Document section:
—————
So, You Want to Build an Analytics Capability?
With the abundance of cloud platforms and pay-as-you-go tools, building an analytics capability may seem straightforward at first—just sign up, load some data, and start doing Data Science or even AI.
However, the reality is far more complex.
TLDR; analytics is solved by people with skills, not technology
If You Know Your History
Once upon a time – certainly prior to the late 1980s – the only way to gain insight from computer systems was via operational reports. These were baked into the ‘systems of record’ that still underpin most organisations.
During the latter half of the 1980s things started to change: dedicated ‘Information Systems’ (IS) started to be developed. No longer would organisations be limited to what could be gleaned from often inflexible reports run against operational systems.
Over the years there have been various labels related to Information Systems such as:

The labels in use at present include ‘Analytics’, ‘Data Analytics’ and ‘Data Science’.
Building a dedicated Analytics capability is not a new idea. It can be traced back to at least the 1980s.
—————
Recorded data

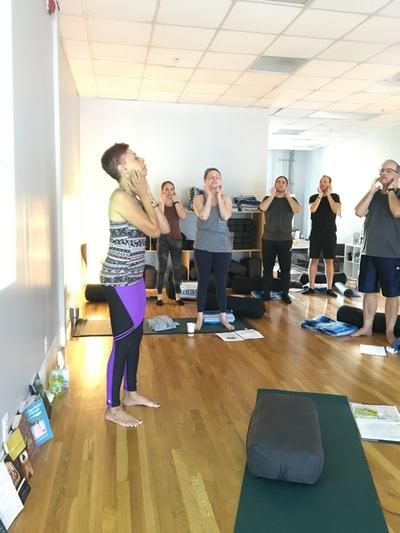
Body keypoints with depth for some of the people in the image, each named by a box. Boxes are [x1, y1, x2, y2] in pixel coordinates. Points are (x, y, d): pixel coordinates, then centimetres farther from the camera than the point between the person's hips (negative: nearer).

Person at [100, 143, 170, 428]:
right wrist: (144, 195, -9)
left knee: (135, 336, 18)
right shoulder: (121, 197, -17)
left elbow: (165, 227, 9)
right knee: (123, 341, 0)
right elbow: (153, 230, -17)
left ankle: (131, 392, 34)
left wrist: (148, 194, 5)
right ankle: (113, 408, 15)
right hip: (120, 279, -9)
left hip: (133, 277, 10)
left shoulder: (134, 197, 12)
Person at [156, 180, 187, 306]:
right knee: (162, 268, -1)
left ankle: (178, 295, 12)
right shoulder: (158, 204, 1)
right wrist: (163, 201, -16)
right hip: (163, 239, -2)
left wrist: (175, 200, -10)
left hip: (176, 239, 2)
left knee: (177, 268, 4)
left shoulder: (178, 204, 7)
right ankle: (159, 296, 6)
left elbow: (183, 216, -13)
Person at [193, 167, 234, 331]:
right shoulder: (199, 198, 1)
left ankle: (223, 317, 19)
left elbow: (225, 216, -13)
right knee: (203, 281, 5)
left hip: (223, 246, 1)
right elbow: (204, 216, -17)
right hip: (203, 246, -1)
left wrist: (219, 195, -8)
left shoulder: (226, 198, 6)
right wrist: (210, 195, -10)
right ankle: (200, 317, 16)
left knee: (221, 282, 7)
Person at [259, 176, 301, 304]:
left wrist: (287, 196, -11)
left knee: (285, 268, 3)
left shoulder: (291, 200, 8)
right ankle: (266, 293, 12)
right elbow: (262, 208, -15)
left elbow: (297, 210, -14)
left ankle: (285, 294, 12)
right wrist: (273, 195, -13)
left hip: (285, 240, 0)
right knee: (267, 268, 4)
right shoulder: (268, 198, 8)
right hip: (268, 239, 0)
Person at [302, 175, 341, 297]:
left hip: (330, 233, -1)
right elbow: (312, 209, -11)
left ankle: (329, 288, 5)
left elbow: (336, 210, -11)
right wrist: (320, 195, -14)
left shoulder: (335, 196, 6)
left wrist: (328, 195, -9)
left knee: (329, 260, 0)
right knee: (313, 259, 1)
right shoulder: (314, 197, 8)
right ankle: (311, 287, 6)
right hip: (316, 233, 1)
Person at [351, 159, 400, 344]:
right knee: (369, 291, 11)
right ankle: (367, 327, 22)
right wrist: (373, 190, -6)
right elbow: (359, 212, -4)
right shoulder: (373, 195, 11)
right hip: (369, 252, 4)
—————
Activities:
a – According to the analytics capability page, why might building an analytics capability seem straightforward at first?
b – Transcribe the part of the analytics capability page between "With the abundance" and "or even AI.", inclusive.

Answer set:
a – It can seem straightforward because cloud platforms and pay-as-you-go tools are so abundant. It looks as though you only need to sign up, load some data, and start doing Data Science or even AI.

b –
With the abundance of cloud platforms and pay-as-you-go tools, building an analytics capability may seem straightforward at first—just sign up, load some data, and start doing Data Science or even AI.